[Input data Boundary: Start]
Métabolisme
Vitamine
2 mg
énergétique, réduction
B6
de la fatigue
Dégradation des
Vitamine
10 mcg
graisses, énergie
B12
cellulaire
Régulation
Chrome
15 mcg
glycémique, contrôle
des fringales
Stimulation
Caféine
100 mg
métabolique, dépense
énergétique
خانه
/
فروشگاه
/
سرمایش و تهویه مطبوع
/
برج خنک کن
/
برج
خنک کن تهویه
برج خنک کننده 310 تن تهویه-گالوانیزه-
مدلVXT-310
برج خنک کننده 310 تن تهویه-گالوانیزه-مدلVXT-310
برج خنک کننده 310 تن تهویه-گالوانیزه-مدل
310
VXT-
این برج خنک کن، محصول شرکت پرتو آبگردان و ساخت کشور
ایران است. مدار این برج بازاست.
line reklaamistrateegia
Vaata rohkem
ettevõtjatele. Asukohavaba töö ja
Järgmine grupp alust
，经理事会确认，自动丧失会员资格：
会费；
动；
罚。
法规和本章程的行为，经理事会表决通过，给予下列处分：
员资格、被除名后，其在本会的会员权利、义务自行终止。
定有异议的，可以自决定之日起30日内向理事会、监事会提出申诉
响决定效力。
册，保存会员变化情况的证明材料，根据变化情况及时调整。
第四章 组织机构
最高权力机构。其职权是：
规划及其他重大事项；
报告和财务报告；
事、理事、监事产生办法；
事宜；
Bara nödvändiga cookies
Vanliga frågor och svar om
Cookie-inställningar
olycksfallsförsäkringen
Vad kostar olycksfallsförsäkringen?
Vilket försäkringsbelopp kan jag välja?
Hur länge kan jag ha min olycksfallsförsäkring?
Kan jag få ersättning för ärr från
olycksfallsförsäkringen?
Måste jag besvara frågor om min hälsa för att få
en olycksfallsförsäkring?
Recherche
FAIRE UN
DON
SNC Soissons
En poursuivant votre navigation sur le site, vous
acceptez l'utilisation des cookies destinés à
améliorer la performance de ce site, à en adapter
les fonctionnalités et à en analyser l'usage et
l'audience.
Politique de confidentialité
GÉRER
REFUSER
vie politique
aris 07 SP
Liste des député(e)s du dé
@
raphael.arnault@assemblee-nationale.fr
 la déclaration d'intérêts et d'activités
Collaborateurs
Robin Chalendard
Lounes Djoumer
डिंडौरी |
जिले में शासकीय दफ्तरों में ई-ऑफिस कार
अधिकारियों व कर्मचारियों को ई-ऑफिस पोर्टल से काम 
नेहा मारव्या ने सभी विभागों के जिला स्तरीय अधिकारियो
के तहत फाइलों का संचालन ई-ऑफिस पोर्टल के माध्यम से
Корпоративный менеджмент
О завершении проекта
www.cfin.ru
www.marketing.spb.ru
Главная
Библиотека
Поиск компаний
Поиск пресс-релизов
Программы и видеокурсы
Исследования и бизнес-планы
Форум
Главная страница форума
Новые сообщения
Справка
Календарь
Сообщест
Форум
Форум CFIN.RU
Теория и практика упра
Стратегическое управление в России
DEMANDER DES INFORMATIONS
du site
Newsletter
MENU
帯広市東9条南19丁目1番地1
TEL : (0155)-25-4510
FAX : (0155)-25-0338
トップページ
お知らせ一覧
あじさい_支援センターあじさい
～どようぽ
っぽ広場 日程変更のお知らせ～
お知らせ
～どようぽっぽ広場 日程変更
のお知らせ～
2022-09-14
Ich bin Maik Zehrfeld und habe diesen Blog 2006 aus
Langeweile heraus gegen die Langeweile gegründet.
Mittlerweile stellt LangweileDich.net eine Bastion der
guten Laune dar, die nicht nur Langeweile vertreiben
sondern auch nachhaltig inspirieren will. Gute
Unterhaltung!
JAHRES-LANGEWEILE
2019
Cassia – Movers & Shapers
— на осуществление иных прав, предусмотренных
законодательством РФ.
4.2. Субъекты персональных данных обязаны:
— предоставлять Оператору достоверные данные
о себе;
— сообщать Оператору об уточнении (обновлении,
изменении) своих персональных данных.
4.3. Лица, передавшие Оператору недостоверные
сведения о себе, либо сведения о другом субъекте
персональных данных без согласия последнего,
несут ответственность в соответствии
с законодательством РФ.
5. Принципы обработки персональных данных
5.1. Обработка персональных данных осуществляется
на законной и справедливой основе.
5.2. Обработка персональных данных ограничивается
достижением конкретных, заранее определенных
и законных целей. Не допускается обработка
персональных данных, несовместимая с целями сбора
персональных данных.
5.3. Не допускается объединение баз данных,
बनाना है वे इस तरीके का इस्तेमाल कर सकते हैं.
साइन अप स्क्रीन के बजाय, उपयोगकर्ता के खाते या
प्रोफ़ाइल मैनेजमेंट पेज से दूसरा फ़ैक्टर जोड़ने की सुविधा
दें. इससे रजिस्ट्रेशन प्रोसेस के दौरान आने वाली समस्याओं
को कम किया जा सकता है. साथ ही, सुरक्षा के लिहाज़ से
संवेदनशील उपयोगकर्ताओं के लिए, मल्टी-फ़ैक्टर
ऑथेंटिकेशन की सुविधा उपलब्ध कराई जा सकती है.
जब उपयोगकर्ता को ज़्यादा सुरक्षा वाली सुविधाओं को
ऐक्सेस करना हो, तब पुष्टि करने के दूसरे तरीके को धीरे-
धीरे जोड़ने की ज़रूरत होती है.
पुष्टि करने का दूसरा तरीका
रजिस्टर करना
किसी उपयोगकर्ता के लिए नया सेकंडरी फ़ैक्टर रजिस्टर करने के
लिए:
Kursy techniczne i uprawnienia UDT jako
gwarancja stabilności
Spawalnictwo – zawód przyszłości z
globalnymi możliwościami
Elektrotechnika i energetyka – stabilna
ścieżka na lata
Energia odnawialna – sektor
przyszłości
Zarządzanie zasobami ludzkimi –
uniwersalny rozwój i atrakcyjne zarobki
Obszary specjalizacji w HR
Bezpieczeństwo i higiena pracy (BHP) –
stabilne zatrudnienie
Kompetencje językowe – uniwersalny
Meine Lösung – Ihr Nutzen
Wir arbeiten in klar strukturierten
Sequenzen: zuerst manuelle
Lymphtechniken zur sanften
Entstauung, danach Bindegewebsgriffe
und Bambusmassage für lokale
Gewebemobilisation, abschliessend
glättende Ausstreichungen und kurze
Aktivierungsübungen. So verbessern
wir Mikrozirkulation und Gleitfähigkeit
[Input data Boundary: End]
Reproduce, exactly, all the lines shown above.

## Task output
Métabolisme
Vitamine
2 mg
énergétique, réduction
B6
de la fatigue
Dégradation des
Vitamine
10 mcg
graisses, énergie
B12
cellulaire
Régulation
Chrome
15 mcg
glycémique, contrôle
des fringales
Stimulation
Caféine
100 mg
métabolique, dépense
énergétique
خانه
/
فروشگاه
/
سرمایش و تهویه مطبوع
/
برج خنک کن
/
برج
خنک کن تهویه
برج خنک کننده 310 تن تهویه-گالوانیزه-
مدلVXT-310
برج خنک کننده 310 تن تهویه-گالوانیزه-مدلVXT-310
برج خنک کننده 310 تن تهویه-گالوانیزه-مدل
310
VXT-
این برج خنک کن، محصول شرکت پرتو آبگردان و ساخت کشور
ایران است. مدار این برج بازاست.
line reklaamistrateegia
Vaata rohkem
ettevõtjatele. Asukohavaba töö ja
Järgmine grupp alust
，经理事会确认，自动丧失会员资格：
会费；
动；
罚。
法规和本章程的行为，经理事会表决通过，给予下列处分：
员资格、被除名后，其在本会的会员权利、义务自行终止。
定有异议的，可以自决定之日起30日内向理事会、监事会提出申诉
响决定效力。
册，保存会员变化情况的证明材料，根据变化情况及时调整。
第四章 组织机构
最高权力机构。其职权是：
规划及其他重大事项；
报告和财务报告；
事、理事、监事产生办法；
事宜；
Bara nödvändiga cookies
Vanliga frågor och svar om
Cookie-inställningar
olycksfallsförsäkringen
Vad kostar olycksfallsförsäkringen?
Vilket försäkringsbelopp kan jag välja?
Hur länge kan jag ha min olycksfallsförsäkring?
Kan jag få ersättning för ärr från
olycksfallsförsäkringen?
Måste jag besvara frågor om min hälsa för att få
en olycksfallsförsäkring?
Recherche
FAIRE UN
DON
SNC Soissons
En poursuivant votre navigation sur le site, vous
acceptez l'utilisation des cookies destinés à
améliorer la performance de ce site, à en adapter
les fonctionnalités et à en analyser l'usage et
l'audience.
Politique de confidentialité
GÉRER
REFUSER
vie politique
aris 07 SP
Liste des député(e)s du dé
@
raphael.arnault@assemblee-nationale.fr
 la déclaration d'intérêts et d'activités
Collaborateurs
Robin Chalendard
Lounes Djoumer
डिंडौरी |
जिले में शासकीय दफ्तरों में ई-ऑफिस कार
अधिकारियों व कर्मचारियों को ई-ऑफिस पोर्टल से काम 
नेहा मारव्या ने सभी विभागों के जिला स्तरीय अधिकारियो
के तहत फाइलों का संचालन ई-ऑफिस पोर्टल के माध्यम से
Корпоративный менеджмент
О завершении проекта
www.cfin.ru
www.marketing.spb.ru
Главная
Библиотека
Поиск компаний
Поиск пресс-релизов
Программы и видеокурсы
Исследования и бизнес-планы
Форум
Главная страница форума
Новые сообщения
Справка
Календарь
Сообщест
Форум
Форум CFIN.RU
Теория и практика упра
Стратегическое управление в России
DEMANDER DES INFORMATIONS
du site
Newsletter
MENU
帯広市東9条南19丁目1番地1
TEL : (0155)-25-4510
FAX : (0155)-25-0338
トップページ
お知らせ一覧
あじさい_支援センターあじさい
～どようぽ
っぽ広場 日程変更のお知らせ～
お知らせ
～どようぽっぽ広場 日程変更
のお知らせ～
2022-09-14
Ich bin Maik Zehrfeld und habe diesen Blog 2006 aus
Langeweile heraus gegen die Langeweile gegründet.
Mittlerweile stellt LangweileDich.net eine Bastion der
guten Laune dar, die nicht nur Langeweile vertreiben
sondern auch nachhaltig inspirieren will. Gute
Unterhaltung!
JAHRES-LANGEWEILE
2019
Cassia – Movers & Shapers
— на осуществление иных прав, предусмотренных
законодательством РФ.
4.2. Субъекты персональных данных обязаны:
— предоставлять Оператору достоверные данные
о себе;
— сообщать Оператору об уточнении (обновлении,
изменении) своих персональных данных.
4.3. Лица, передавшие Оператору недостоверные
сведения о себе, либо сведения о другом субъекте
персональных данных без согласия последнего,
несут ответственность в соответствии
с законодательством РФ.
5. Принципы обработки персональных данных
5.1. Обработка персональных данных осуществляется
на законной и справедливой основе.
5.2. Обработка персональных данных ограничивается
достижением конкретных, заранее определенных
и законных целей. Не допускается обработка
персональных данных, несовместимая с целями сбора
персональных данных.
5.3. Не допускается объединение баз данных,
बनाना है वे इस तरीके का इस्तेमाल कर सकते हैं.
साइन अप स्क्रीन के बजाय, उपयोगकर्ता के खाते या
प्रोफ़ाइल मैनेजमेंट पेज से दूसरा फ़ैक्टर जोड़ने की सुविधा
दें. इससे रजिस्ट्रेशन प्रोसेस के दौरान आने वाली समस्याओं
को कम किया जा सकता है. साथ ही, सुरक्षा के लिहाज़ से
संवेदनशील उपयोगकर्ताओं के लिए, मल्टी-फ़ैक्टर
ऑथेंटिकेशन की सुविधा उपलब्ध कराई जा सकती है.
जब उपयोगकर्ता को ज़्यादा सुरक्षा वाली सुविधाओं को
ऐक्सेस करना हो, तब पुष्टि करने के दूसरे तरीके को धीरे-
धीरे जोड़ने की ज़रूरत होती है.
पुष्टि करने का दूसरा तरीका
रजिस्टर करना
किसी उपयोगकर्ता के लिए नया सेकंडरी फ़ैक्टर रजिस्टर करने के
लिए:
Kursy techniczne i uprawnienia UDT jako
gwarancja stabilności
Spawalnictwo – zawód przyszłości z
globalnymi możliwościami
Elektrotechnika i energetyka – stabilna
ścieżka na lata
Energia odnawialna – sektor
przyszłości
Zarządzanie zasobami ludzkimi –
uniwersalny rozwój i atrakcyjne zarobki
Obszary specjalizacji w HR
Bezpieczeństwo i higiena pracy (BHP) –
stabilne zatrudnienie
Kompetencje językowe – uniwersalny
Meine Lösung – Ihr Nutzen
Wir arbeiten in klar strukturierten
Sequenzen: zuerst manuelle
Lymphtechniken zur sanften
Entstauung, danach Bindegewebsgriffe
und Bambusmassage für lokale
Gewebemobilisation, abschliessend
glättende Ausstreichungen und kurze
Aktivierungsübungen. So verbessern
wir Mikrozirkulation und Gleitfähigkeit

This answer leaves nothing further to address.